Commercial production of gas from the D6 block in the KG basin would start from January-March quarter, said Mr Mukesh Ambani, Chairman, RIL, at a news conference called to announce the commencement of oil production from the block.
Mr Ambani said the crude, which started flowing on September 17, is now stabilised at 5,000 barrels a day, and would be scaled up to 5.5 lakh barrels of oil equivalent a day over the next four to six quarters. This would account for 40 per cent of domestic output. Gas would account for 90 per cent of production from the D6 block, and crude the rest.
The gas from the D6 block is currently being injected back. By fiscal 2010, oil and gas would contribute 25 per cent of the RIL’s profits, against 2 per cent currently, he said.
RIL would sell gas at Government-approved prices. The company is currently prevented from selling gas to third parties (other than to NTPC and Reliance Natural Resources Ltd) by a court order. Mr P.M.S. Prasad, CEO & President of Oil & Gas, declined to comment on what would happen if the court verdict went against RIL, saying the matter was sub-judice.

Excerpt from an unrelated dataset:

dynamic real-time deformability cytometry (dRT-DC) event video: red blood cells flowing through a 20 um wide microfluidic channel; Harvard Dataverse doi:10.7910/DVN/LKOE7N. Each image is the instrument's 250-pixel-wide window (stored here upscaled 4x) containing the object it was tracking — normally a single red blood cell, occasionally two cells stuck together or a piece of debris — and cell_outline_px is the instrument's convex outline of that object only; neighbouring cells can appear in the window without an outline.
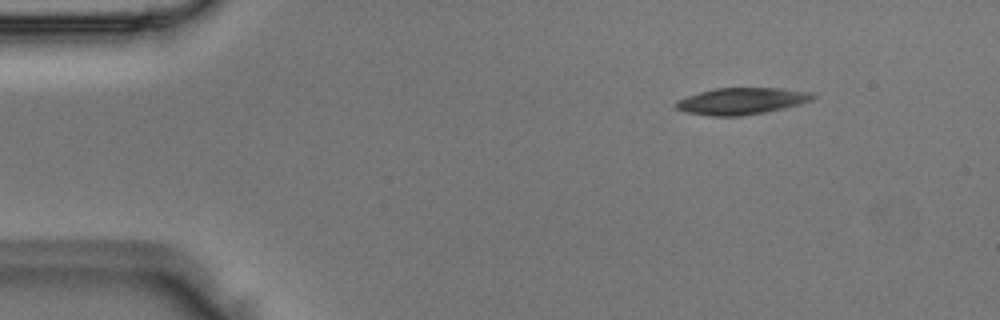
{"species": "Egyptian fruit bat (a non-hibernating species)", "species_latin": "Rousettus aegyptiacus", "temperature_condition": "room temperature", "stored_images_in_passage": 4, "camera_frame_rate_fps": 3000, "um_per_image_px": 0.085, "animal": {"sex": "male"}, "frame": {"image": 1, "passage_image": 2, "time_ms": 0.333, "image_size_px": [1000, 320], "cell_outline_px": [[816, 96], [812, 100], [800, 104], [784, 108], [764, 112], [740, 116], [712, 116], [688, 112], [676, 108], [676, 100], [700, 92], [716, 88], [780, 88], [816, 92]], "centroid_in_image_um": [63.1, 8.58], "position_along_channel_um": 21.9, "area_um2": 21.21}}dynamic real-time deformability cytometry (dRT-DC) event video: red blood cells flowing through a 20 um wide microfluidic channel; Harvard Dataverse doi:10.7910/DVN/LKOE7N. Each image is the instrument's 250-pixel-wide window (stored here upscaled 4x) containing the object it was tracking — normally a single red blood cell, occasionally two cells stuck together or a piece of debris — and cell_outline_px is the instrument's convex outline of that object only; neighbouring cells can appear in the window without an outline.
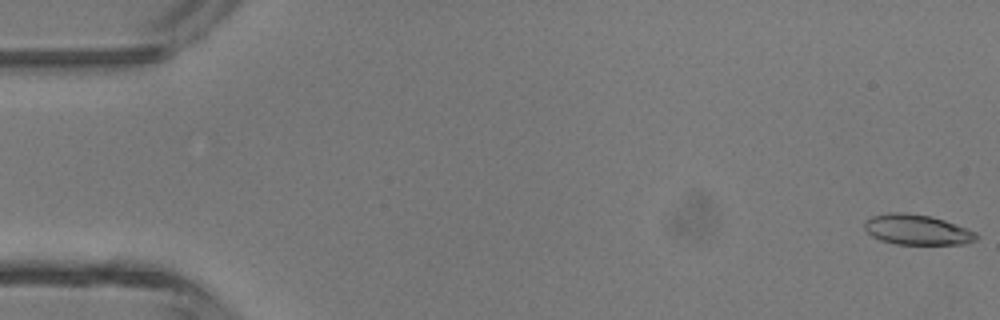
{"species": "common noctule bat (a hibernating species)", "species_latin": "Nyctalus noctula", "temperature_condition": "room temperature", "stored_images_in_passage": 47, "camera_frame_rate_fps": 3000, "um_per_image_px": 0.085, "animal": {"sex": "male", "body_mass_g": 13.3}, "frame": {"image": 1, "passage_image": 1, "time_ms": 0.0, "image_size_px": [1000, 320], "cell_outline_px": [[980, 236], [976, 240], [964, 244], [896, 244], [880, 240], [872, 236], [864, 228], [864, 220], [872, 216], [888, 212], [904, 212], [928, 216], [944, 220], [976, 232]], "centroid_in_image_um": [77.93, 19.52], "position_along_channel_um": 7.1, "area_um2": 19.71}}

The dispute in court is about the gas supply agreement between RIL and the Anil Ambani-owned RNRL, at a price which is below current market price.
Mr Ambani said production from RIL’s fields will have an enormous impact on “the fortunes of India and Reliance”, contributing to foreign exchange and import bill savings of $20 billion a year.
Gas production would start with 15 mscmd (million standard cubic metres a day) and later be ramped up to 40 mscmd in a few months’ time.
Mr Prasad said the gas would be sufficient to feed 100-120 million households, power 50 million two-wheelers, 5 million cars and 10 million trucks, as well as supply fuel for 25,000 MW of power.
Reliance owns 90 per cent of the D6 block, and Canada’s Niko Resources owns the rest.
Since RIL faces no scarcity of either capital, technology or talent, a third partner is not under consideration currently, but a good value proposition might change that, said Mr Prasad. If someone were to give RIL a share in an equally productive asset in other parts of the world, the possibility of a partnership cannot be ruled out, he said.
The initial oil output from the D6 block is to be sold to Hindustan Petroleum and possibly Chennai Petroleum. The crude has to be tested at these customers’ end, said Mr Prasad. Term contracts would be entered into only after production stabilises at 40,000 bpd.